Precious, sweet, enduring little creature who just wants to be around me. My little cat has taught me so much about my relationship with God. She sits close never too far away. I take care of her and she’s able to live freely and joyfully. God takes care of me that I may be able to live and shine His light to those around me. Every time I get a big mason jar full of water she races me to the table to take a nice sip. Her little head barely fits in the jar but she’s still tries to get water. Clawing at the jar until it falls over, she doesn’t understand that she does not fit. Gently taking her head out of the jar, telling her it won’t work, I softly nudge her toward her own cup of water that fits her perfectly.
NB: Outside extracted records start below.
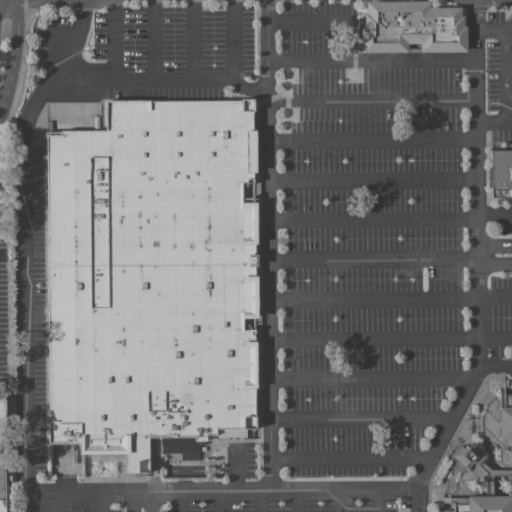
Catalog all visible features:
road: (62, 1)
road: (328, 22)
building: (409, 27)
building: (412, 29)
road: (488, 31)
parking lot: (154, 40)
road: (73, 43)
road: (153, 45)
road: (192, 45)
road: (231, 45)
road: (114, 47)
road: (15, 59)
road: (371, 61)
road: (504, 63)
road: (506, 67)
road: (372, 102)
road: (508, 108)
road: (502, 122)
parking lot: (494, 129)
road: (372, 140)
parking lot: (365, 147)
road: (496, 164)
building: (500, 173)
building: (500, 176)
road: (373, 179)
road: (22, 185)
road: (373, 220)
road: (495, 244)
road: (269, 245)
road: (374, 259)
road: (479, 263)
road: (495, 263)
building: (148, 277)
building: (150, 277)
road: (432, 300)
parking lot: (495, 324)
road: (390, 339)
parking lot: (367, 368)
road: (372, 378)
road: (362, 419)
building: (506, 426)
building: (505, 429)
building: (2, 454)
building: (468, 455)
building: (467, 456)
building: (2, 458)
road: (352, 458)
road: (500, 472)
road: (488, 477)
road: (318, 491)
road: (159, 493)
road: (199, 493)
road: (82, 494)
road: (336, 501)
road: (376, 501)
parking lot: (84, 502)
road: (140, 502)
road: (179, 502)
road: (219, 502)
road: (258, 502)
road: (297, 502)
parking lot: (238, 504)
building: (479, 504)
building: (484, 504)
road: (67, 506)
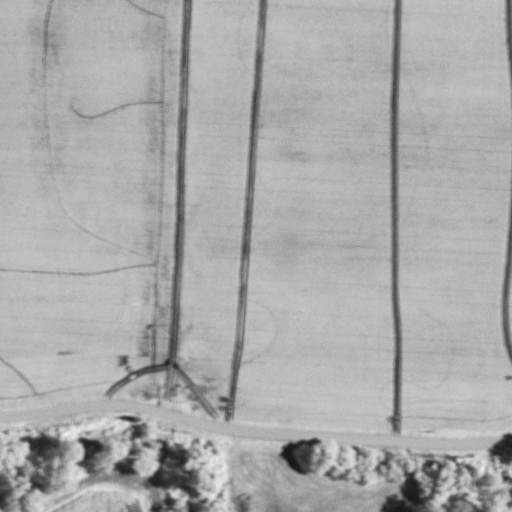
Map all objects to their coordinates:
road: (254, 430)
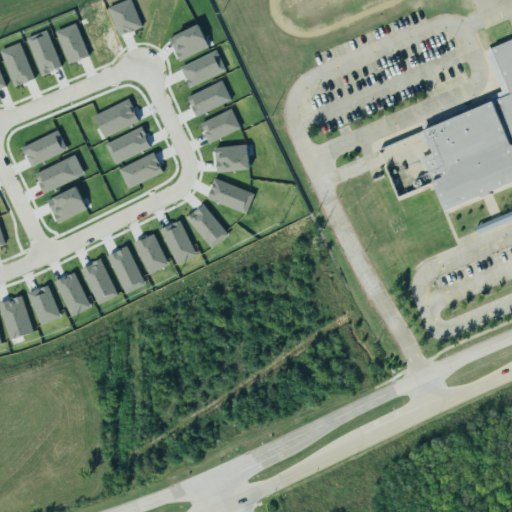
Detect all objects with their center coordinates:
road: (485, 17)
road: (342, 64)
road: (144, 87)
road: (381, 88)
building: (475, 141)
building: (474, 145)
road: (357, 168)
building: (493, 221)
road: (452, 258)
road: (465, 355)
road: (470, 387)
road: (424, 389)
road: (385, 391)
road: (396, 420)
road: (242, 465)
road: (286, 475)
road: (231, 493)
road: (200, 499)
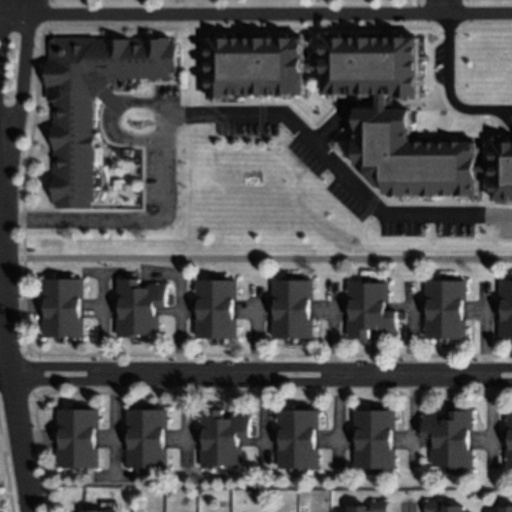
I’m my cat, constantly trying to make sin work that God says won’t work. Steady turning to the same pattern of thinking and behavior hoping it’ll work this time, but it never does. God keeps nudging me softly to what will work, and I keep going to this same jar that doesn’t fit me. Until eventually I get tired of trying and sit down next to my Father. Unfortunately, just like my cat I too will try to make this old way work when I know it won’t. The counterfeit isn’t someone else, it’s me. Thinking the same old attraction will work but it doesn’t. Being a little vague in explaining my heart.
I fall for very similar men. All have been hardworking, ambitious in a ridiculous way, manipulative in a sneaky “I’m the nice guy” kind of way, and too focused to settle down. What’s crazy is I have the relationship I want; he is so caring. I literally have nothing to complain about or add. Our relationship is not perfect, yet it is the best relationship I have ever been in. I’ve never felt so comfortable being myself and accepting. Quirks slipping out on both sides, loving exactly how he is, looking to change nothing. Never wishing he were someone else. Can it be sent from God and not be perfect?